Source document:

# Exam desk size?



## HankMardukas (Mar 4, 2011)

I'm sitting for the Mechanical exam this April at the San Mateo (Bay Area, CA) location and I'm wondering what the seating/desk situation is? With all these reference materials, do they give you enough space to spread out your stuff? I haven't seen any comments to suggest that space is a problem, but for some of these licensing exams they seem to want to make your life as hard as possible. My brother took the Bar exam in San Francisco in Fort Mason and he said it was really noisy and echo-y, with uncomfortable chairs and crappy folding tables to work on.

I'm interested in hearing from anyone who's taken the exam in California (or elsewhere) about this issue.

Thanks.


----------



## dianevp (Mar 4, 2011)

HankMardukas said:


> I'm sitting for the Mechanical exam this April at the San Mateo (Bay Area, CA) location and I'm wondering what the seating/desk situation is? With all these reference materials, do they give you enough space to spread out your stuff? I haven't seen any comments to suggest that space is a problem, but for some of these licensing exams they seem to want to make your life as hard as possible. My brother took the Bar exam in San Francisco in Fort Mason and he said it was really noisy and echo-y, with uncomfortable chairs and crappy folding tables to work on.
> I'm interested in hearing from anyone who's taken the exam in California (or elsewhere) about this issue.
> 
> Thanks.


Great question! If there are any comments for IL, it would be appreciated!


----------



## roadwreck (Mar 4, 2011)

Source data:
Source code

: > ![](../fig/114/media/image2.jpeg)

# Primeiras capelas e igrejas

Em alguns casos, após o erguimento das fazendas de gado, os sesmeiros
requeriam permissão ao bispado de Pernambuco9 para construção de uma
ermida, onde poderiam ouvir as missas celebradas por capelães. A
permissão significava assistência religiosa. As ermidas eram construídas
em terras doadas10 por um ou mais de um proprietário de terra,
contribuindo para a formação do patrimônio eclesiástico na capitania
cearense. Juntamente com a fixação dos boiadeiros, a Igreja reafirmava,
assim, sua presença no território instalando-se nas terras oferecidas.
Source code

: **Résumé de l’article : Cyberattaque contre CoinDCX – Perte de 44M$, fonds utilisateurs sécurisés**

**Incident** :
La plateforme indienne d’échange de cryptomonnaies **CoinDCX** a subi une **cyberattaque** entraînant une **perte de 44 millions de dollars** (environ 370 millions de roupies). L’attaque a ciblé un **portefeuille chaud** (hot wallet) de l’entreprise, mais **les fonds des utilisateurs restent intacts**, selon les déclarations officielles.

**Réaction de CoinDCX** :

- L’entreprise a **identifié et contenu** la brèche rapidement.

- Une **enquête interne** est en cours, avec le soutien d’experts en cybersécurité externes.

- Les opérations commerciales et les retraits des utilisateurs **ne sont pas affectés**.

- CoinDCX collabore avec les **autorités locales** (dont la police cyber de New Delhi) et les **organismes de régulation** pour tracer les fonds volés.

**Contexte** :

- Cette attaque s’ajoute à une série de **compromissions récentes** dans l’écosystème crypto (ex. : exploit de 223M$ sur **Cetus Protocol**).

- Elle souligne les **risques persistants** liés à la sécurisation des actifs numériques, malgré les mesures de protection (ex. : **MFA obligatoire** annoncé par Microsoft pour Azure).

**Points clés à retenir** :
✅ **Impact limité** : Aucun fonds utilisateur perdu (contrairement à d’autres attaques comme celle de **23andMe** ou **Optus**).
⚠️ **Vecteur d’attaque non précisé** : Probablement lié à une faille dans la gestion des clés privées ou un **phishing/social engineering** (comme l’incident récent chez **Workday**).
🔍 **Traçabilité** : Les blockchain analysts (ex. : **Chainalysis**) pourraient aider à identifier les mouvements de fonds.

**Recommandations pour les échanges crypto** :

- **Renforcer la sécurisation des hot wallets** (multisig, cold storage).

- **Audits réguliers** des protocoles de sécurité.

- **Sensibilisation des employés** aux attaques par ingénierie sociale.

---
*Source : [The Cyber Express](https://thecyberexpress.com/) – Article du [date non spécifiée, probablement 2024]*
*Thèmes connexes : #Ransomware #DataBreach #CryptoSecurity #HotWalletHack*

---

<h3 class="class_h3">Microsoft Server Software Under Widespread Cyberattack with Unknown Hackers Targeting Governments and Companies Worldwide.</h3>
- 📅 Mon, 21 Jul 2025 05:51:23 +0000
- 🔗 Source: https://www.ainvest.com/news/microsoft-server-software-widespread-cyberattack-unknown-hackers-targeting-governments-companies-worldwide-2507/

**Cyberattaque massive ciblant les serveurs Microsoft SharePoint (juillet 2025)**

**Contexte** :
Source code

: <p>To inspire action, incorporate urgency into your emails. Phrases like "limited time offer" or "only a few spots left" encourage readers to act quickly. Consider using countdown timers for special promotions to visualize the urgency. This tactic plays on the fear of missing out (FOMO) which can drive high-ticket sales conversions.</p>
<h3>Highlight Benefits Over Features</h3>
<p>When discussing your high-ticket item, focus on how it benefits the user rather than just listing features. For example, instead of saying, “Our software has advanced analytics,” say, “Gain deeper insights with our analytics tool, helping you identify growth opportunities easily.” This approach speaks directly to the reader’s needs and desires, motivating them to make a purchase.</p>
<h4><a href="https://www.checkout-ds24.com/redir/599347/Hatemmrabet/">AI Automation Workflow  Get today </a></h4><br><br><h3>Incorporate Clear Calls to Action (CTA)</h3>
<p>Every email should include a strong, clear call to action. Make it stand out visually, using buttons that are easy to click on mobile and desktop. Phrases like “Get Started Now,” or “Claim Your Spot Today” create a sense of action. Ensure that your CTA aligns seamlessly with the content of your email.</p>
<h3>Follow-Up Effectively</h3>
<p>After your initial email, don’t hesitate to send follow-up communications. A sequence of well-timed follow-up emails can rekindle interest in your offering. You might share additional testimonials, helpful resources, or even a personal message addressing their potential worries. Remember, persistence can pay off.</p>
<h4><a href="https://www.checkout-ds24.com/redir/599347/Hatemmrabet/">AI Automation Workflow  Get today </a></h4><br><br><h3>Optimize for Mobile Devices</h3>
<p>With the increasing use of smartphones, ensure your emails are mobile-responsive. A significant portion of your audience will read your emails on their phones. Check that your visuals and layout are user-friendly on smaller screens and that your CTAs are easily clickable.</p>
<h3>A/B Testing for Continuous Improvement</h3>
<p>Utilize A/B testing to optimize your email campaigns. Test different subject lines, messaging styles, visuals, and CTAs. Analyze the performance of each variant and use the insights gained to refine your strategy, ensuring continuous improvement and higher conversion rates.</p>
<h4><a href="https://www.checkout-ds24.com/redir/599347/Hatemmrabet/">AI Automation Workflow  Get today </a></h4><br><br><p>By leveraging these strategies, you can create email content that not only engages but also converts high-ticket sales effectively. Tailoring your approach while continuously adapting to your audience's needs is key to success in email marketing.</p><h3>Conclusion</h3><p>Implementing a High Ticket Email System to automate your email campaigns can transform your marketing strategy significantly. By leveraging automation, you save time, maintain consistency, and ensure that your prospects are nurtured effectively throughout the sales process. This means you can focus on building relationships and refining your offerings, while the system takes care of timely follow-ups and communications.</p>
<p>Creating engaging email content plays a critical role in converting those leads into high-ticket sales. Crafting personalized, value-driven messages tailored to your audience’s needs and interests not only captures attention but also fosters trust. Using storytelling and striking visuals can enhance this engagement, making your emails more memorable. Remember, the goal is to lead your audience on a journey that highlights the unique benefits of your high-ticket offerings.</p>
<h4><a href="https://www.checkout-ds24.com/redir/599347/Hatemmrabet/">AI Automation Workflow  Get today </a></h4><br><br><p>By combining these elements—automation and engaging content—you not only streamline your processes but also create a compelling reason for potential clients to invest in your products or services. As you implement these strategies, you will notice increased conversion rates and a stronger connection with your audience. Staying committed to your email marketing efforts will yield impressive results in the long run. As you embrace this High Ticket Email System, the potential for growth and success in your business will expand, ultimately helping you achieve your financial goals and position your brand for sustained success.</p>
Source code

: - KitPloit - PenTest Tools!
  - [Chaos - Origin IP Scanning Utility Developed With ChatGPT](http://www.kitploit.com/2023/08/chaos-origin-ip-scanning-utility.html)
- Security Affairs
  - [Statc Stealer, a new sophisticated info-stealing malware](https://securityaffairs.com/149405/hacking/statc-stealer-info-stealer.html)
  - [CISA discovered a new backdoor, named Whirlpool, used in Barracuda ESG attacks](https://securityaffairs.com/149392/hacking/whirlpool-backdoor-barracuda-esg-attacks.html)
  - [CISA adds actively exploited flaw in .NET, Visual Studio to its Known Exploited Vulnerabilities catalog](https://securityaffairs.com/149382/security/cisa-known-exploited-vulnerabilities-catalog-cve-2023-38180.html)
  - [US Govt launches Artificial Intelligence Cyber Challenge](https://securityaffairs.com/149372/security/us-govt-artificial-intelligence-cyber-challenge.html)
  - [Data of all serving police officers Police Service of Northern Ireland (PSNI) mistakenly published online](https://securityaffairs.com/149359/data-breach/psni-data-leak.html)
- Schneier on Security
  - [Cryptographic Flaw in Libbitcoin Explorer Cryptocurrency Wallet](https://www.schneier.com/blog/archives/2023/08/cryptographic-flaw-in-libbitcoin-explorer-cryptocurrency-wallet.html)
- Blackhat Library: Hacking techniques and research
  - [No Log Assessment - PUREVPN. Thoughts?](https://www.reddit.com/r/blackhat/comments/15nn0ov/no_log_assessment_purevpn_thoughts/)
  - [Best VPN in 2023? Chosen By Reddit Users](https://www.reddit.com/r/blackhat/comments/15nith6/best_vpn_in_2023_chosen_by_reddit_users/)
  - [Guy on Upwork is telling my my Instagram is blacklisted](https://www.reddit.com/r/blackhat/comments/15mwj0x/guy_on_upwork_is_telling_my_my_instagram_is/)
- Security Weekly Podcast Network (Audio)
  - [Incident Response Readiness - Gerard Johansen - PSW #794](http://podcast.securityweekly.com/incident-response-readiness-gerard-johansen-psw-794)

Problems and tasks:
**1)** In the exam desk thread, where did HankMardukas's brother take the Bar exam?
**2)** Retype everything in the exam desk thread from "## HankMardukas (Mar" down to "dianevp (Mar 4, 2011)".

Solved problems:
**1)** In San Francisco, at Fort Mason.

**2)**
## HankMardukas (Mar 4, 2011)

I'm sitting for the Mechanical exam this April at the San Mateo (Bay Area, CA) location and I'm wondering what the seating/desk situation is? With all these reference materials, do they give you enough space to spread out your stuff? I haven't seen any comments to suggest that space is a problem, but for some of these licensing exams they seem to want to make your life as hard as possible. My brother took the Bar exam in San Francisco in Fort Mason and he said it was really noisy and echo-y, with uncomfortable chairs and crappy folding tables to work on.

I'm interested in hearing from anyone who's taken the exam in California (or elsewhere) about this issue.

Thanks.


----------



## dianevp (Mar 4, 2011)